• DIRECTIONS: A word-for-word copy of the listing is what's needed; leave out every image.

• PROVIDED DATA:
= = = = = = =
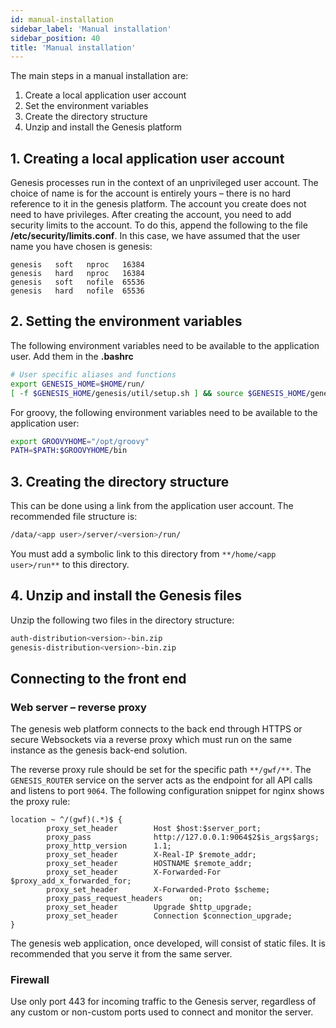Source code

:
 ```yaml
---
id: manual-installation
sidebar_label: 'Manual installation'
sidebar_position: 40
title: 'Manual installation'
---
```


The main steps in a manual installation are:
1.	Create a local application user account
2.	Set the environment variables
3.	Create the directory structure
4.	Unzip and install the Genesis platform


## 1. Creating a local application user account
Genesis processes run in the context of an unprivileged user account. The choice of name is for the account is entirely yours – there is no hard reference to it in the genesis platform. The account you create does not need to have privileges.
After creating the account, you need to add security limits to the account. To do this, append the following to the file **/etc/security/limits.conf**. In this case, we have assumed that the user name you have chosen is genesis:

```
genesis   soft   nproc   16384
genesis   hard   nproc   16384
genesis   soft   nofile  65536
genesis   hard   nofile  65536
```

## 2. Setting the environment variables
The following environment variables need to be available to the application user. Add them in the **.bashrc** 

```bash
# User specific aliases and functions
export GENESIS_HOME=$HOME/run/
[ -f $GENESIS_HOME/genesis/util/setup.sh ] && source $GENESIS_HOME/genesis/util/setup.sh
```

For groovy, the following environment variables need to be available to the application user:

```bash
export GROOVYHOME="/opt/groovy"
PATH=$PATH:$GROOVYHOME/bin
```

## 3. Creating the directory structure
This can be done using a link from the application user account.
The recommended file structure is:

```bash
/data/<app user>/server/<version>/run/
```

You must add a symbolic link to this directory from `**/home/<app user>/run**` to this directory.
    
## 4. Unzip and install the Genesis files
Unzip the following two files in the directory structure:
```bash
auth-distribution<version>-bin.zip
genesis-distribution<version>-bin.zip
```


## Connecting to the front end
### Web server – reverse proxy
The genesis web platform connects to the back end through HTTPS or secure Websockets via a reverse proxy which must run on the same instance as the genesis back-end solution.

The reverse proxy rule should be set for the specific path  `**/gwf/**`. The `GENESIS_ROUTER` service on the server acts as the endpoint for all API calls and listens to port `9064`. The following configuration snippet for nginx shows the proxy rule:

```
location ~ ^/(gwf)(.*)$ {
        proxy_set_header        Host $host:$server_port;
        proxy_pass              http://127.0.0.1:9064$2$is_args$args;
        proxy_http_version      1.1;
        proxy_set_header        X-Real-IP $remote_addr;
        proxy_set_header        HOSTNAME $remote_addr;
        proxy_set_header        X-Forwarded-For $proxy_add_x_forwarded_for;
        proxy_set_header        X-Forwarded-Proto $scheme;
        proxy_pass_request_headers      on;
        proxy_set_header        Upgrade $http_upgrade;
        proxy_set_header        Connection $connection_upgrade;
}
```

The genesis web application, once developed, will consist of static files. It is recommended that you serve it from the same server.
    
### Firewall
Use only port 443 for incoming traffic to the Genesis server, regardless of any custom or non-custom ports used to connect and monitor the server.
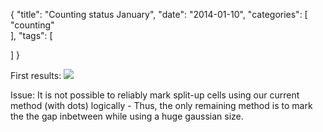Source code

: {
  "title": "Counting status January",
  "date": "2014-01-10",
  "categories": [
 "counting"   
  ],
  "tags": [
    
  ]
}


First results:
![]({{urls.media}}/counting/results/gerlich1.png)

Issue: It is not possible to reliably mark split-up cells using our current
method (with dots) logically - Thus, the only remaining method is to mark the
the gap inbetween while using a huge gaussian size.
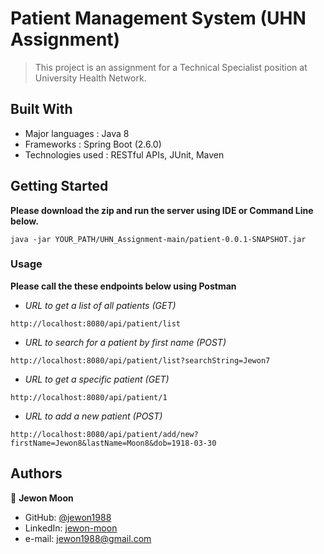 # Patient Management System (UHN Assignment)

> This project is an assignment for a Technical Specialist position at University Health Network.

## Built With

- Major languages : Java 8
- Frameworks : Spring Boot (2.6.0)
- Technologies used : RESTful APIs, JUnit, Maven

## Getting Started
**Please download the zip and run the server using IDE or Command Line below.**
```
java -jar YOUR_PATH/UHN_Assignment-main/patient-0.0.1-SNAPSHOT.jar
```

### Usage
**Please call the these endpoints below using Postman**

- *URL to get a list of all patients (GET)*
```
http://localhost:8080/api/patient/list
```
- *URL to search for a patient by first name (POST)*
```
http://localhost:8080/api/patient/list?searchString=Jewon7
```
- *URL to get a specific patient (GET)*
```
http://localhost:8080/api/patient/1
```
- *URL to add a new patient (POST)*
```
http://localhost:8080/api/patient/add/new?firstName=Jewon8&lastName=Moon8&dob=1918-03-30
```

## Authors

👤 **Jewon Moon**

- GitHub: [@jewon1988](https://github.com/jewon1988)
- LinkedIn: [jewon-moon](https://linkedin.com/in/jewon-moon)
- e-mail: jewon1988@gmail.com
= = = = = = =
• SOLUTION:
Source code

:
 ```yaml
---
id: manual-installation
sidebar_label: 'Manual installation'
sidebar_position: 40
title: 'Manual installation'
---
```


The main steps in a manual installation are:
1.	Create a local application user account
2.	Set the environment variables
3.	Create the directory structure
4.	Unzip and install the Genesis platform


## 1. Creating a local application user account
Genesis processes run in the context of an unprivileged user account. The choice of name is for the account is entirely yours – there is no hard reference to it in the genesis platform. The account you create does not need to have privileges.
After creating the account, you need to add security limits to the account. To do this, append the following to the file **/etc/security/limits.conf**. In this case, we have assumed that the user name you have chosen is genesis:

```
genesis   soft   nproc   16384
genesis   hard   nproc   16384
genesis   soft   nofile  65536
genesis   hard   nofile  65536
```

## 2. Setting the environment variables
The following environment variables need to be available to the application user. Add them in the **.bashrc** 

```bash
# User specific aliases and functions
export GENESIS_HOME=$HOME/run/
[ -f $GENESIS_HOME/genesis/util/setup.sh ] && source $GENESIS_HOME/genesis/util/setup.sh
```

For groovy, the following environment variables need to be available to the application user:

```bash
export GROOVYHOME="/opt/groovy"
PATH=$PATH:$GROOVYHOME/bin
```

## 3. Creating the directory structure
This can be done using a link from the application user account.
The recommended file structure is:

```bash
/data/<app user>/server/<version>/run/
```

You must add a symbolic link to this directory from `**/home/<app user>/run**` to this directory.
    
## 4. Unzip and install the Genesis files
Unzip the following two files in the directory structure:
```bash
auth-distribution<version>-bin.zip
genesis-distribution<version>-bin.zip
```


## Connecting to the front end
### Web server – reverse proxy
The genesis web platform connects to the back end through HTTPS or secure Websockets via a reverse proxy which must run on the same instance as the genesis back-end solution.

The reverse proxy rule should be set for the specific path  `**/gwf/**`. The `GENESIS_ROUTER` service on the server acts as the endpoint for all API calls and listens to port `9064`. The following configuration snippet for nginx shows the proxy rule:

```
location ~ ^/(gwf)(.*)$ {
        proxy_set_header        Host $host:$server_port;
        proxy_pass              http://127.0.0.1:9064$2$is_args$args;
        proxy_http_version      1.1;
        proxy_set_header        X-Real-IP $remote_addr;
        proxy_set_header        HOSTNAME $remote_addr;
        proxy_set_header        X-Forwarded-For $proxy_add_x_forwarded_for;
        proxy_set_header        X-Forwarded-Proto $scheme;
        proxy_pass_request_headers      on;
        proxy_set_header        Upgrade $http_upgrade;
        proxy_set_header        Connection $connection_upgrade;
}
```

The genesis web application, once developed, will consist of static files. It is recommended that you serve it from the same server.
    
### Firewall
Use only port 443 for incoming traffic to the Genesis server, regardless of any custom or non-custom ports used to connect and monitor the server.
Source code

: {
  "title": "Counting status January",
  "date": "2014-01-10",
  "categories": [
 "counting"   
  ],
  "tags": [
    
  ]
}


First results:
![]({{urls.media}}/counting/results/gerlich1.png)

Issue: It is not possible to reliably mark split-up cells using our current
method (with dots) logically - Thus, the only remaining method is to mark the
the gap inbetween while using a huge gaussian size.
 # Patient Management System (UHN Assignment)

> This project is an assignment for a Technical Specialist position at University Health Network.

## Built With

- Major languages : Java 8
- Frameworks : Spring Boot (2.6.0)
- Technologies used : RESTful APIs, JUnit, Maven

## Getting Started
**Please download the zip and run the server using IDE or Command Line below.**
```
java -jar YOUR_PATH/UHN_Assignment-main/patient-0.0.1-SNAPSHOT.jar
```

### Usage
**Please call the these endpoints below using Postman**

- *URL to get a list of all patients (GET)*
```
http://localhost:8080/api/patient/list
```
- *URL to search for a patient by first name (POST)*
```
http://localhost:8080/api/patient/list?searchString=Jewon7
```
- *URL to get a specific patient (GET)*
```
http://localhost:8080/api/patient/1
```
- *URL to add a new patient (POST)*
```
http://localhost:8080/api/patient/add/new?firstName=Jewon8&lastName=Moon8&dob=1918-03-30
```

## Authors

👤 **Jewon Moon**

- GitHub: [@jewon1988](https://github.com/jewon1988)
- LinkedIn: [jewon-moon](https://linkedin.com/in/jewon-moon)
- e-mail: jewon1988@gmail.com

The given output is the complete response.